Autoimmune Complications Common in Lymphoid, Myeloid Neoplasms, Says Review

The findings come from the group’s review of over 30 years’ worth of research of the presence of autoimmune cytopenias and autoimmune diseases in lymphoid and myeloid neoplasms.

Autoimmune complications occur frequently in both lymphoid and myeloid neoplasms, say researchers, who have also found that the complications are sometimes hard to diagnose and are often severe and life-threatening.

The findings come from the group’s review of over 30 years’ worth of research of the presence of autoimmune cytopenias (AICy) and autoimmune diseases (AID) in lymphoid and myeloid neoplasms.

Complications include not just the well-known complications, such as autoimmune hemolytic anemia (AIHA) and immune thrombocytopenia (ITP), but also the poorly recognized AICy, such as autoimmune neutropenia (AIN) and aplastic anemia (AA), and poorly recognized AID, such as systemic lupus erythematosus and rheumatoid arthritis.

The review showed that nearly 10% of chronic lymphocytic leukemia (CLL) cases are impacted by AICy and are common in certain subtypes of non-Hodgkin lymphoma. Meanwhile, they are uncommon in low-risk myelodysplastic syndrome and chronic myelomonocytic leukemia, present in less than 1% of cases.

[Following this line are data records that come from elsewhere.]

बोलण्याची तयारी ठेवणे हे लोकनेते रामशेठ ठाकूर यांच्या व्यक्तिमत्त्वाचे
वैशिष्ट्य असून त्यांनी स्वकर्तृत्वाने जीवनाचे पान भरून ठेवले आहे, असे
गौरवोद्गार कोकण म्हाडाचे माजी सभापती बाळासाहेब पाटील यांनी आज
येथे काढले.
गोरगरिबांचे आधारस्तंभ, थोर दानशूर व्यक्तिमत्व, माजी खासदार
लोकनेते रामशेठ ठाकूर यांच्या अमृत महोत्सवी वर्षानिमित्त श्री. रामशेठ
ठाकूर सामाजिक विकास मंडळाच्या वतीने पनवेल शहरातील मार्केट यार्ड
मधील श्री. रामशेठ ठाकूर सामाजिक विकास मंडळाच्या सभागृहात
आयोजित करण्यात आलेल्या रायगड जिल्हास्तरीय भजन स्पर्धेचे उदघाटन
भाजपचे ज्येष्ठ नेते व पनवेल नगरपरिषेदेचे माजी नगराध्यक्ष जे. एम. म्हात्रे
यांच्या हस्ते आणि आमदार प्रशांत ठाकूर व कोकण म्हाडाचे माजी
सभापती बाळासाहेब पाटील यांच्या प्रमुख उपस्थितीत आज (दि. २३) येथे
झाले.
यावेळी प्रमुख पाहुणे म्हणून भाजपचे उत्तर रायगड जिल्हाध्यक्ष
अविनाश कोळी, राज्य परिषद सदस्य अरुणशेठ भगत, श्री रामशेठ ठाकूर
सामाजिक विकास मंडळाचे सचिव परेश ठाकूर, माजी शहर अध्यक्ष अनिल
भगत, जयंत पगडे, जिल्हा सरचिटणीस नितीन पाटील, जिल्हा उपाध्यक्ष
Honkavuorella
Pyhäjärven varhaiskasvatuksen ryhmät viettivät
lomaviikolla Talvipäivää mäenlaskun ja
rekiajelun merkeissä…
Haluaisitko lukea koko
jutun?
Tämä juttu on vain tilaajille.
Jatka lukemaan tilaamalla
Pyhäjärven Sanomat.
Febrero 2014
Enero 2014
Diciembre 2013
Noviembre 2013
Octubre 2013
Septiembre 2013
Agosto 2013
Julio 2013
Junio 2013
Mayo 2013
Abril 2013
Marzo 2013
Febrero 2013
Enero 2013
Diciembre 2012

“Whilst AIHA and ITP are known complications, the rarer AIN, [pure red cell aplasia], and AA should be considered in the diagnostic algorithm of the cytopenic patient, taking into account bone marrow infiltration and/or peripheral destruction,” wrote the researchers. “Pitfalls for the latter include DAT-negative AIHA and the low sensitivity of anti-platelet and anti-neutrophil autoantibodies, whereas the kinetics of clinical presentation and response to steroid/[intravenous immunoglobulins] may help the diagnosis. CLL/lymphoma-specific therapy is generally required in relapsed/refractory AICy cases or in patients with progressive [lymphoproliferative disorders]-disease.”

AID are documented in nearly 1 in 3 lymphoid and myeloid cases, according to the literature, which found that these complications include those that may be severe and fatal.

When it comes to identifying AID, the researchers explained that identifying the complication and determining treatment has proven difficult as a result of their high heterogeneity and variable organ involvement, as well as a lack of specific diagnostic tests and low awareness from hematologists.

“AICy are generally related to LPD activity and may worsen the prognosis of the underlying disease, whereas AID may develop before the hematologic neoplasm or during its course, not clearly affecting its prognosis,” explained the researchers. “Likewise, AID-specific treatment may be required independently from the hematologic therapy. It is even more difficult to attribute a pathogenetic, clinical and prognostic value to the several autoimmune serological positivities reported in hematologic neoplasms, as they are not predictive of overt AICy/AID.”

The researchers also drew attention to emerging autoimmune complications, such as AICy in hematopoietic stem cell transplant and in the context of chimeric antigen receptor-T cell treatment, as well as AID during treatment with checkpoint inhibutors.

Reference

Barcellini W, Giannotta J, Fattizzo B. Autoimmune complications in hematologic neoplasms. Cancers. 2021;13(7):1532.